= Model for assessment of telemedicine =

Model for assessment of telemedicine (MAST) is a framework for assessment of the value of telemedicine.

==Description==
Telemedicine services may have many different types of outcomes and can be studied in many ways. In order for those who develop new telemedicine services to produce the information that healthcare managers need for making decisions on investment in telemedicine, a model for assessment of telemedicine (MAST) was developed. This work was done in 2010 through stakeholder workshops and on the basis of a systematic literature review.

If the goal of evaluating telemedicine applications is to assess their effectiveness and impact on the quality of care, and to provide a foundation for decision-making, then according to MAST, the appropriate assessment framework is a multidisciplinary process. This process involves summarizing and evaluating information concerning medical, social, economic, and ethical considerations related to telemedicine in a systematic, impartial, and rigorous manner.

This statement is based on the definition of Health technology assessment (HTA) in the EUnetHTA project. Key concepts are "multidisciplinary" and "systematic, unbiased and robust". The first concept implies that the assessments should include all important outcomes of the applications for patients, clinicians, healthcare institutions and society in general. The others imply that assessments should be based on scientific studies and methods, scientific criteria for quality of evidence and scientific standards for reporting of results, e.g. as described in EQUATOR Network.

==Steps==
In practice the use of MAST includes three steps:

1. Preceding assessment
2. Multidisciplinary assessment
3. Transferability assessment

Firstly, the assessment must start with preceding considerations in order to determine whether it is relevant for an institution at a given point in time to carry out the assessment. This step involves mainly assessment of the maturity of the technology and the organization planning to use it. If the technology is not matured and have not been tested in practice, then pilot studies must be carried out to mature the technology before a multidisciplinary study is initiated.

Secondly, after the preceding considerations, the multidisciplinary assessment is carried out in order to describe and assess the different outcomes of the telemedicine application.

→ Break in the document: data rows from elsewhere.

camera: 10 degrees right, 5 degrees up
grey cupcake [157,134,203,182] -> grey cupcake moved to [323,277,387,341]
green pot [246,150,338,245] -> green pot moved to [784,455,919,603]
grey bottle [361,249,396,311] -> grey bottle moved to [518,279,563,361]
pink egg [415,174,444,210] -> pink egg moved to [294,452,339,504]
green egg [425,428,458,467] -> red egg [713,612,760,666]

This involves assessment of outcomes within the following seven domains:
- Domain 1: Health problem and characteristics of the application
- Domain 2: Safety
- Domain 3: Clinical effectiveness
- Domain 4: Patient perspectives
- Domain 5: Economic aspects
- Domain 6: Organizational aspects
- Domain 7: Socio-cultural, ethical and legal aspects

Thirdly, in relation to the description of the outcomes, an assessment should also be made of the transferability of the results to other settings or countries.

==Use==

MAST is the most widely used framework for assessment of telemedicine in Europe. The model is used in large EU funded telemedicine project like Renewing Health, United4Health, Smartcare and inCASA. These projects include more than 20.000 patients and more than 18 randomised controlled trials. A large number of individual telemedicine projects also use MAST e.g. Patient@home, Durand-Zaleski (2013) and Campos et al. (2013)

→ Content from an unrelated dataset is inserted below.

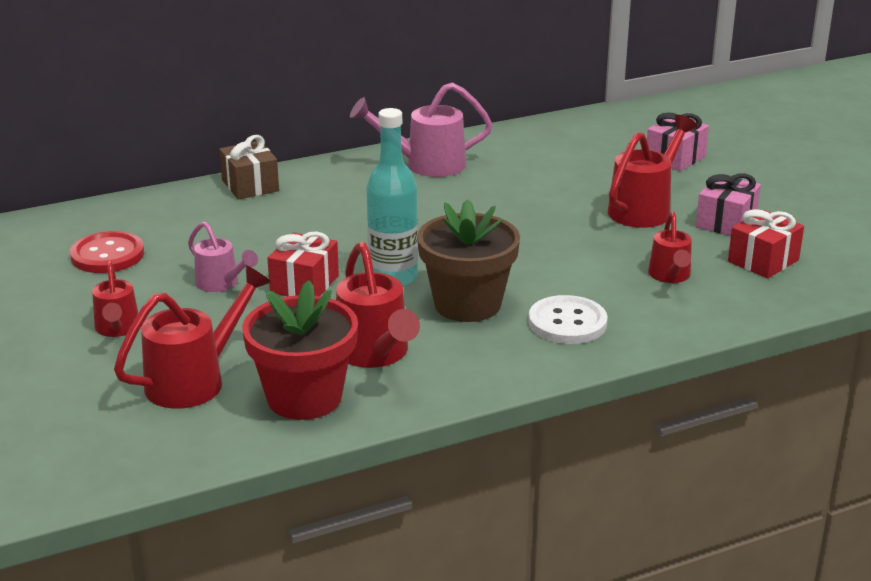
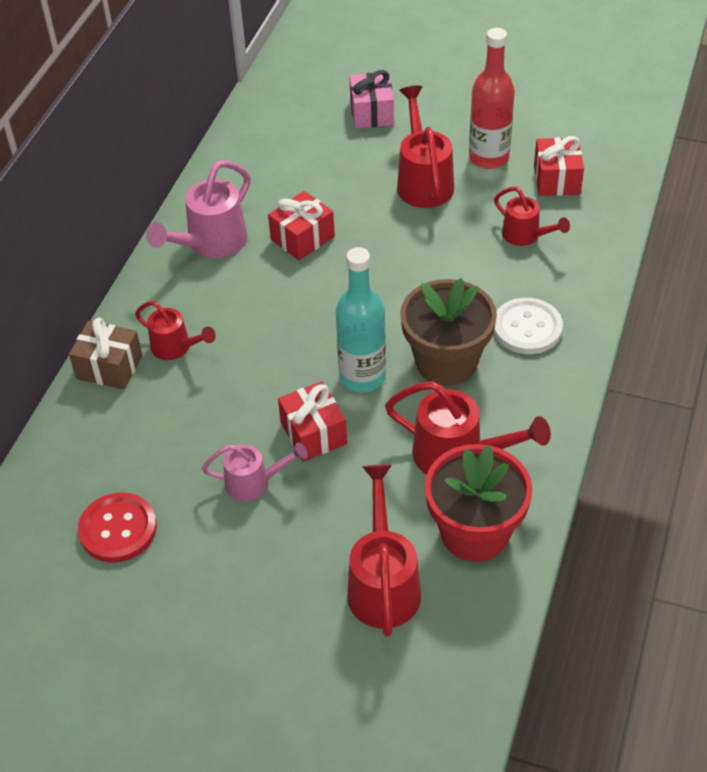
camera: 45 degrees left, 20 degrees up
red watering can [92,261,138,337] -> red watering can moved to [135,301,216,360]
pink gift [696,174,761,236] -> red bottle [469,28,515,169]
none -> red gift [268,191,335,261]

The number of publications of studies using MAST is still limited, but growing. The first clinical studies have been reported by Sorknæs et al. (2013), Karhula et al. (2015) and Rasmussen et al. (2015). Recently a study of the organizational outcomes of implementation of telemedicine was published by Rasmussen et al. (2015).

MAST has also been recommended as a usable structure for assessment of outcomes of telemedicine by the association of Danish Regions Telemedicine strategy, by the British Thoracic Society statement on telemedicine (2014) and within the field of wound care by Angel et al. (2015).

==Difference between MAST and EUnetHTA Core model==

MAST is based on HTA and the EUnetHTA Core model, but whereas the core model includes 9 domains, MAST only includes 7 domains. This is done by combining the content of several domains into one. MAST has also a separate domain describing the impact of telemedicine on patient perception and thereby underlining the importance of the patients' view of this type of health care technology. In addition the three steps in MAST underline that the assessment of outcomes should be seen in the light of the maturity of the technology and the transferability of the results to other countries.